Pediatric Nephrology 4/2019

Burden, access, and disparities in kidney disease

Zeitschrift:
Pediatric Nephrology > Ausgabe 4/2019
Autoren:
Deidra C. Crews, Aminu K. Bello, Gamal Saadi, for the World Kidney Day Steering Committee
Wichtige Hinweise
All authors contributed equally to the conception, preparation, and editing of the manuscript.
This article is being published in Kidney International volume 95, pages 242–248, and reprinted concurrently in several journals. The articles cover identical concepts and wording, but vary in minor stylistic and spelling changes, detail, and length of manuscript in keeping with each journal’s style. Any of these versions may be used in citing this article.

Publisher’s note

Springer Nature remains neutral with regard to jurisdictional claims in published maps and institutional affiliations.

Abstract

Kidney disease is a global public health problem, affecting over 750 million persons worldwide. The burden of kidney disease varies substantially across the world, as does its detection and treatment. In many settings, rates of kidney disease and the provision of its care are defined by socio-economic, cultural, and political factors leading to significant disparities.

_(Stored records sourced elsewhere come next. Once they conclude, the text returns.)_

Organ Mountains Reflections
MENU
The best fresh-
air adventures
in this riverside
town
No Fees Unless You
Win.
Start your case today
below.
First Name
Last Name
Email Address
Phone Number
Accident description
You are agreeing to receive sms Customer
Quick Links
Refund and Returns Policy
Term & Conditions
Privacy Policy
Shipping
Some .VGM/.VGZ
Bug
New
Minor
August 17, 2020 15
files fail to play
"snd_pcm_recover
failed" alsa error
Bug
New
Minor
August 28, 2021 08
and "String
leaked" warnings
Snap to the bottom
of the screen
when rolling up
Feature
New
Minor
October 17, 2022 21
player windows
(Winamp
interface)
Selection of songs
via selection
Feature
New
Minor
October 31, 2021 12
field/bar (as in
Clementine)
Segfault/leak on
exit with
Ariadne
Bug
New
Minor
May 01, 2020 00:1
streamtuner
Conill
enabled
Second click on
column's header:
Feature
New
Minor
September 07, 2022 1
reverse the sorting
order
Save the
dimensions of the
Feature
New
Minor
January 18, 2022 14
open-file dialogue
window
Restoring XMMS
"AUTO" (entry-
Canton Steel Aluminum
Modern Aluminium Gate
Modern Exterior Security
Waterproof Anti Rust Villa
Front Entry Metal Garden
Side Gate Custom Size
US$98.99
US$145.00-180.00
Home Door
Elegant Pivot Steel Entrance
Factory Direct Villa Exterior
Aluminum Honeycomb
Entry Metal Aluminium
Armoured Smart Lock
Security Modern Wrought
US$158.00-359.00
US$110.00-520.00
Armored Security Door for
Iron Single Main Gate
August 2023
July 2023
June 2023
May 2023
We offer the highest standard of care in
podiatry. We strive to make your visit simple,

World Kidney Day 2019 offers an opportunity to raise awareness of kidney disease and highlight disparities in its burden and current state of global capacity for prevention and management. Here, we highlight that many countries still lack access to basic diagnostics, a trained nephrology workforce, universal access to primary health care, and renal replacement therapies. We point to the need for strengthening basic infrastructure for kidney care services for early detection and management of acute kidney injury and chronic kidney disease across all countries and advocate for more pragmatic approaches to providing renal replacement therapies. Achieving universal health coverage worldwide by 2030 is one of the World Health Organization’s Sustainable Development Goals. While universal health coverage may not include all elements of kidney care in all countries, understanding what is feasible and important for a country or region with a focus on reducing the burden and consequences of kidney disease would be an important step toward achieving kidney health equity.